As stated in our beliefs, we believe the Bible is inerrant in all things necessary to our salvation. We believe God breaths life into His Story (1 Timothy 3:16). God desires our relationship be restored–our relationship with Him, with ourselves, with nature, and with others. As Nazarenes and Christians, we are pursuing holiness. The Bible is our revelation to become holy people, part of a holy community, where we are equipped, sent and empowered by the Holy Spirit to be active participants in God’s redemptive mission.

I really like what Dr. Eugenio Duarte wrote, as found here:

“It is common to refer to the writers as authors in the sense that they participated in the work of making the plan understandable to all, including themselves. This, therefore, implies that each individual writer expressed himself in the way he received the Word, using a language and style that could be understood by the recipients. “Although in some significant ways the writers lived far apart from each other, they agreed perfectly on the central message of graceful and loving salvation. That is in itself a clear substantiation of the fact that the authorship of the Bible belongs to God.

“We believe that God gives us the Scriptures for the purpose of communicating the truth about Himself (the Father, the Son and the Holy Spirit), about humans, and about the salvation that only God can give and only humans can receive and benefit from.

“We believe that the Word of God not only gives us the meaning of faith, how it works, and what it achieves, but it also clearly stipulates faith and Christian living as the purpose for which the Word was given to us. It is so because God, knowing our greatest need, made the only provision that meets that need.
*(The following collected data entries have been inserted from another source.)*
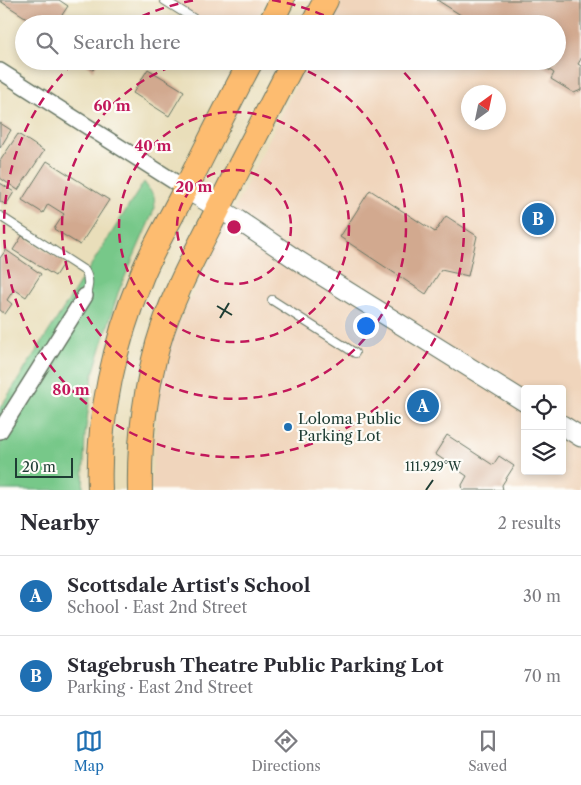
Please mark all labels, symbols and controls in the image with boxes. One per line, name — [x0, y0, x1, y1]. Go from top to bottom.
search box — [15, 15, 566, 70]
icon: search — [33, 29, 61, 57]
text: Search here — [73, 31, 181, 54]
north arrow — [461, 85, 506, 130]
text: 60 m — [93, 96, 131, 115]
text: 40 m — [134, 136, 172, 155]
text: 20 m — [175, 177, 213, 196]
pin: B — [522, 200, 554, 238]
centre of rings — [225, 218, 243, 236]
your location — [353, 313, 379, 339]
text: 80 m — [52, 380, 90, 399]
map controls — [521, 385, 566, 475]
button: locate — [521, 385, 566, 430]
pin: A — [407, 387, 439, 425]
place label: Loloma Public Parking Lot — [298, 409, 402, 445]
marker: Loloma Public Parking Lot — [282, 421, 294, 433]
button: layers — [521, 430, 566, 475]
scale bar — [15, 455, 72, 478]
text: 20 m — [22, 458, 56, 476]
text: 111.929°W — [405, 459, 462, 474]
text: Nearby — [20, 510, 99, 535]
text: 2 results — [498, 513, 561, 533]
text: Scottsdale Artist's School — [67, 574, 310, 597]
text: A — [30, 586, 42, 606]
text: 30 m — [523, 586, 561, 606]
text: School · East 2nd Street — [67, 597, 247, 617]
text: Stagebrush Theatre Public Parking Lot — [67, 654, 444, 677]
text: B — [30, 666, 42, 686]
text: 70 m — [524, 666, 561, 686]
text: Parking · East 2nd Street — [67, 677, 253, 697]
tab: Map — [74, 727, 104, 775]
tab: Directions — [251, 727, 321, 775]
tab: Saved — [468, 727, 507, 775]

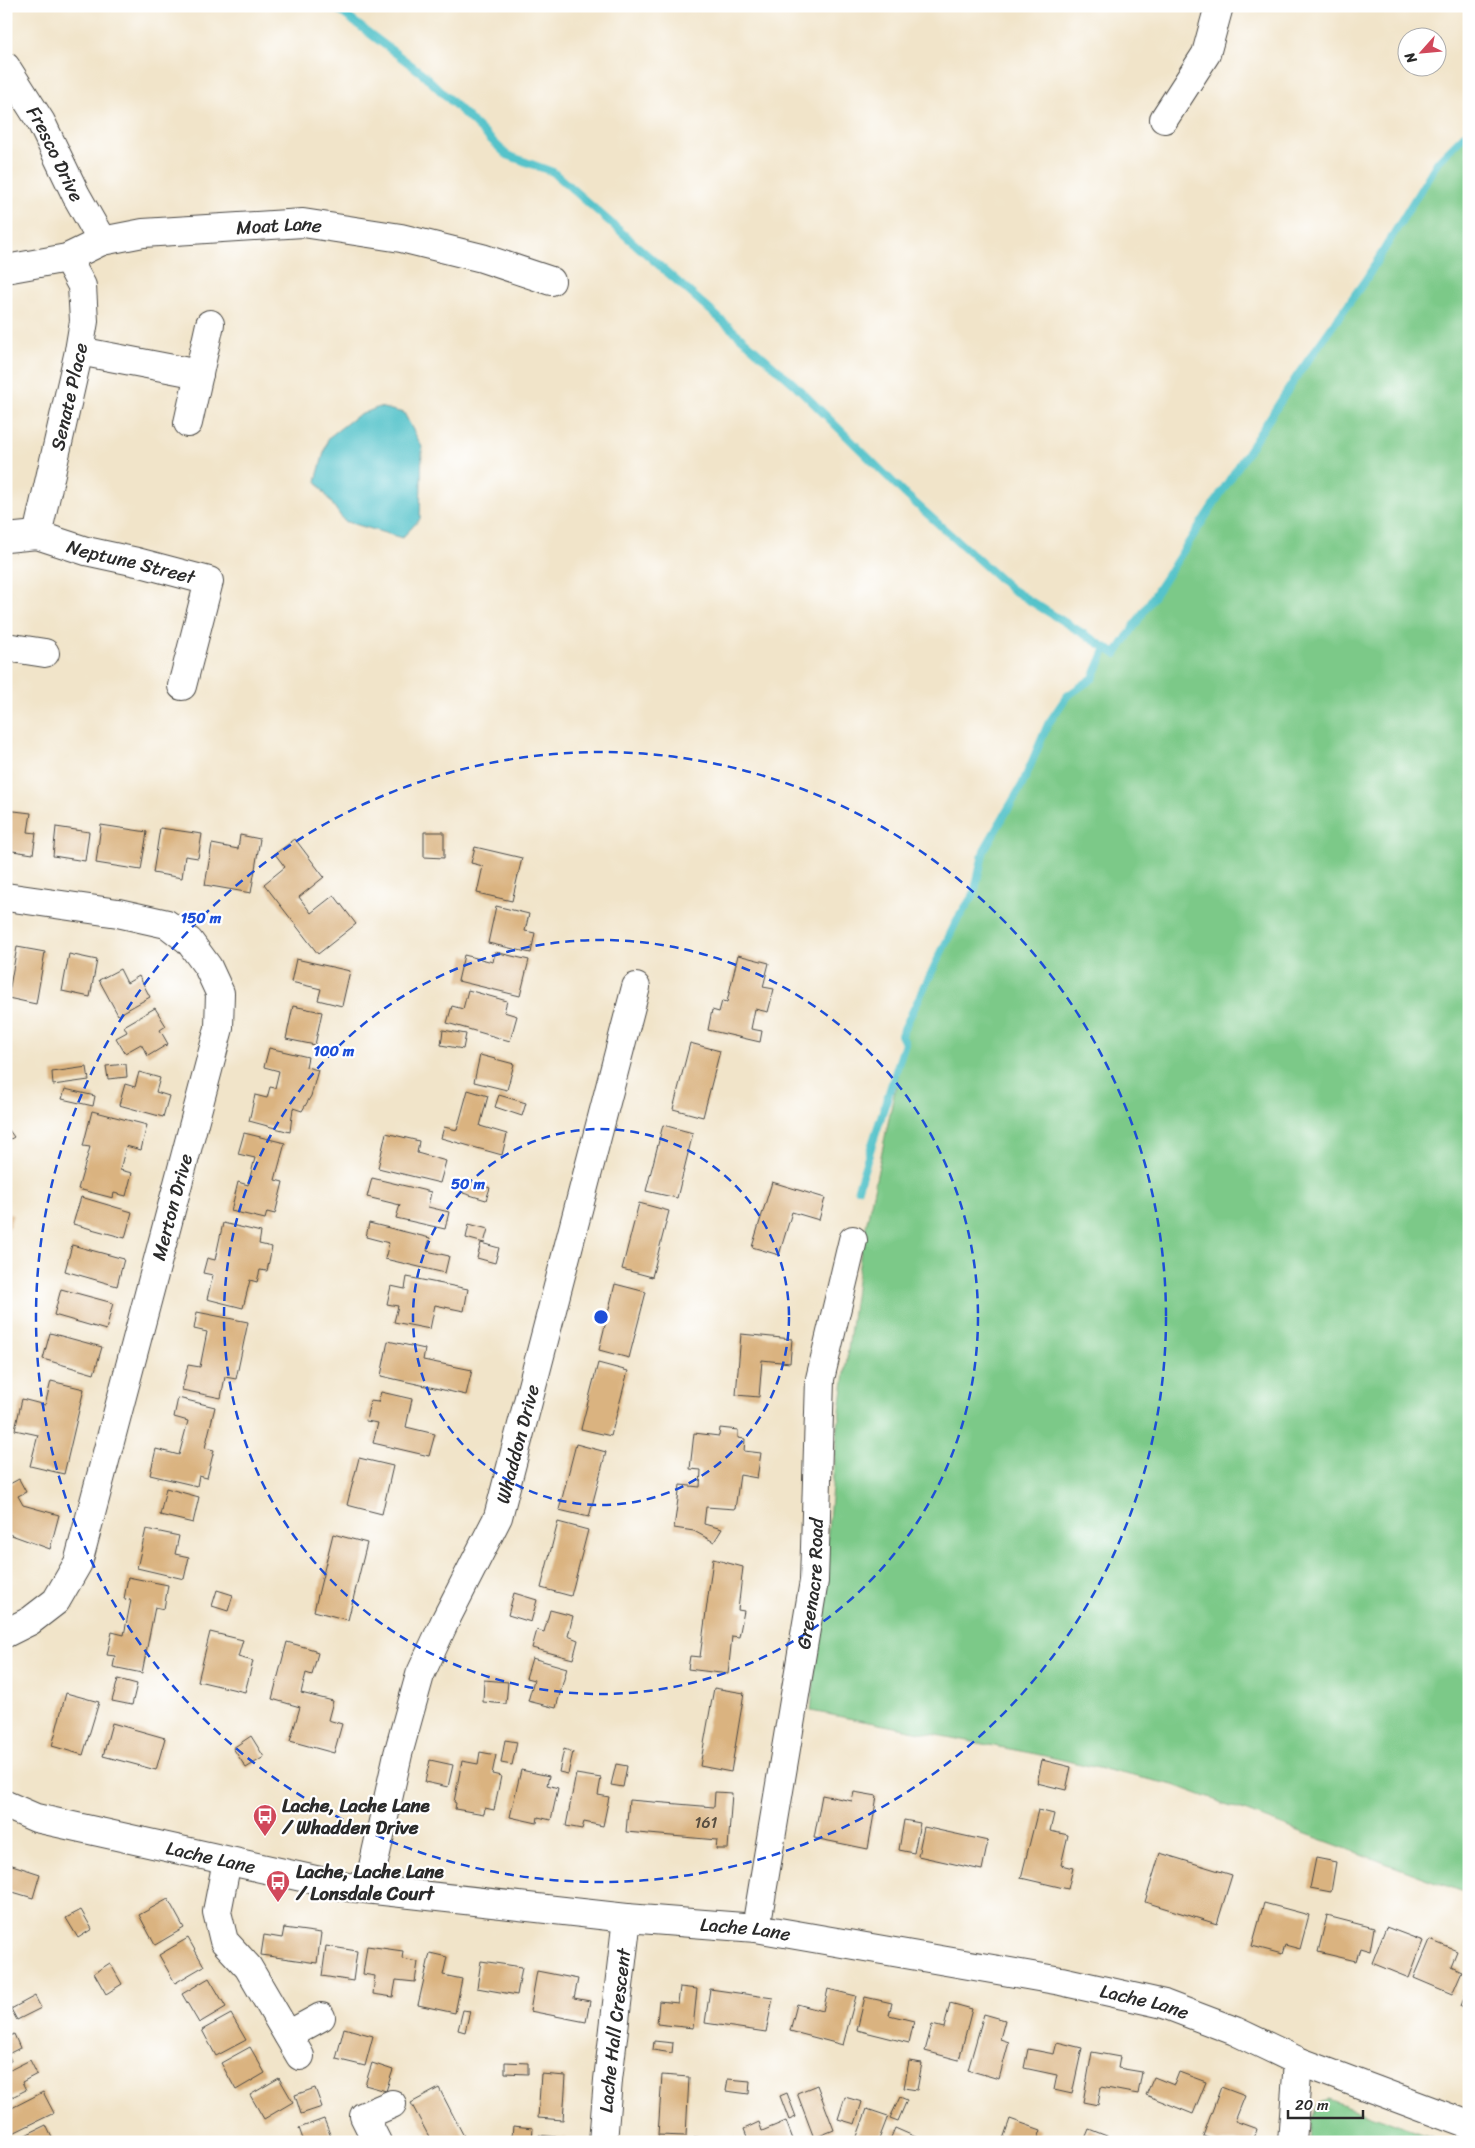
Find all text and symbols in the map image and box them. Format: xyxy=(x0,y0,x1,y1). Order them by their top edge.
north arrow xyxy=(1398,28,1448,78)
text: N xyxy=(1397,47,1425,69)
street label: Fresco Drive xyxy=(18,99,93,208)
street label: Moat Lane xyxy=(235,207,325,244)
street label: Senate Place xyxy=(40,340,97,454)
street label: Neptune Street xyxy=(63,529,200,594)
text: 150 m xyxy=(181,905,222,931)
text: 100 m xyxy=(314,1038,355,1064)
street label: Merton Drive xyxy=(142,1150,202,1264)
text: 50 m xyxy=(451,1171,486,1197)
centre of rings xyxy=(592,1308,610,1326)
street label: Whaddon Drive xyxy=(486,1381,548,1507)
street label: Greenacre Road xyxy=(786,1516,832,1651)
place label: Lache, Lache Lane / Whadden Drive xyxy=(281,1789,431,1844)
bus stop icon: Lache, Lache Lane / Whadden Drive xyxy=(252,1803,278,1837)
house number: 161 xyxy=(695,1808,718,1837)
street label: Lache Lane xyxy=(163,1831,259,1883)
place label: Lache, Lache Lane / Lonsdale Court xyxy=(295,1855,445,1910)
bus stop icon: Lache, Lache Lane / Lonsdale Court xyxy=(265,1869,291,1903)
street label: Lache Lane xyxy=(699,1907,794,1950)
street label: Lache Hall Crescent xyxy=(589,1945,640,2114)
street label: Lache Lane xyxy=(1097,1974,1194,2029)
scale bar xyxy=(1288,2088,1362,2120)
text: 20 m xyxy=(1295,2092,1329,2118)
He wants us to know why He made the provision. He wants us to receive it and, in consequence, to grow in our knowledge of Him. He wants us to have a personal relationship with Him, grow in that relationship, and thereby fulfill the mission for which He created us and redeemed us.”

*Which sounds bad to play favorite when it comes to the Bible, but we probably all have a favorite Bible verse. Admit it. My favorite is John 16:33.